Thanks for the comments. Your lead reminds me of what one broker had to say about VSE stocks. She said that on that market, there is no long run, cause in the long run, all issues go to zero.

So, I'm stuck with a short term view. A view that says that AMCC has been price for the vortex of hypergrowth, and that now we seem to be at the inflection point where that whizdumb is becoming more suspect.

As far as wireless modems, I've heard some enthusiasm for the concept. Looking at the subscriber rates of MCOM, I'm not seeing the customer putting their money where their mouth is.

In fact, the facts are chilling. Here's what was stated in the latest company financial report:

metricom.com

"Ricochet, Fastest Wireless Internet Service, Launched Nationwide"
Total subscriber count at (third) quarter end was 25,900, including 23,400 subscribers of our 28.8 kbps service and 2,500 subscribers of the newly launched 128 kbps service. This compared with subscriber count at the end of the second quarter 2000 of 26,300.

So, where's the demand, where's the satisfaction, where's the profit? This company is losing customers, not gaining them. Not now. For the last 5 years this company has been offering service and now has fewer than 25,000 customers. This is trifling. They have, to all appearances, been the leader in this arena. And they're going farther and farther into the red. This doesn't lend itself to the rosy scenario crowd's world views very easily, try as they may.

I'm thinking, you're also going to need a whole bunch
of fibre to get that data to its wireless destination.

Aggregate 100 end users on a cell, say they've been promised 2Mbps service.

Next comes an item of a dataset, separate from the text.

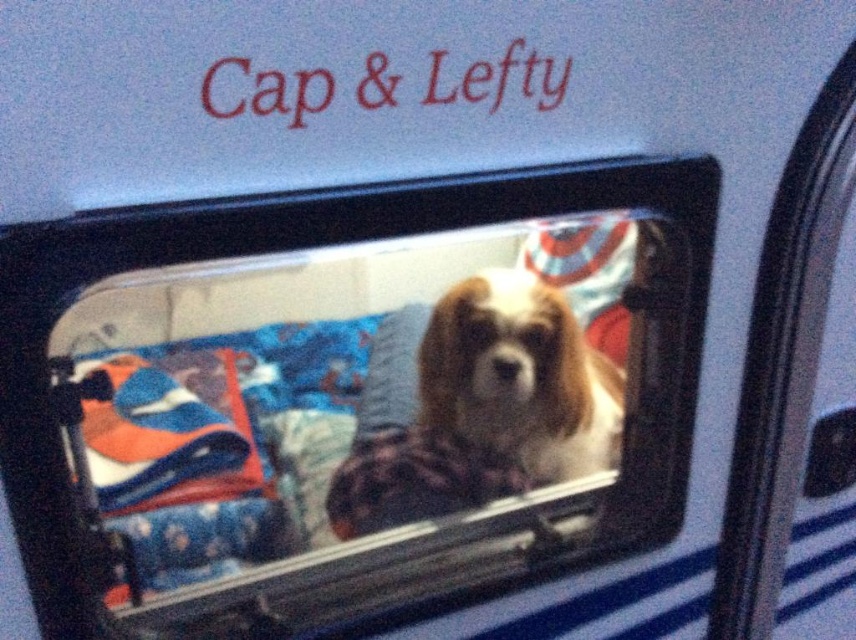
You are a dog owner who wants to place a new toy between the clear glass dog at center and the white fur dog at center. Where should you place the toy so that it is exactly in the middle between them?

Place the toy exactly between the clear glass dog at center and the white fur dog at center, ensuring it is equidistant from both. Since the clear glass dog at center is to the left of the white fur dog at center, the toy should be positioned halfway between their current locations.

You are a delivery robot with a package that needs to be placed between the clear glass dog at center and the white fur dog at center. The package is 3 inches long. Will the package fit between them?

The distance between the clear glass dog at center and the white fur dog at center is 3.20 inches, so the 3 inch package will fit between them.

Assume peak sharing at a factor of 0.2. Thus, backhaul requirement from the cell would be 20x2=40Mbps. OC links are measured in Gbps, the current generation being OC-192 or the equivalent of about 10Gbps. If you do the math, you'll see that the demand I've indicated is about 2 orders of magnitude shy of current capacity in the typical high speed link. Where's the demand?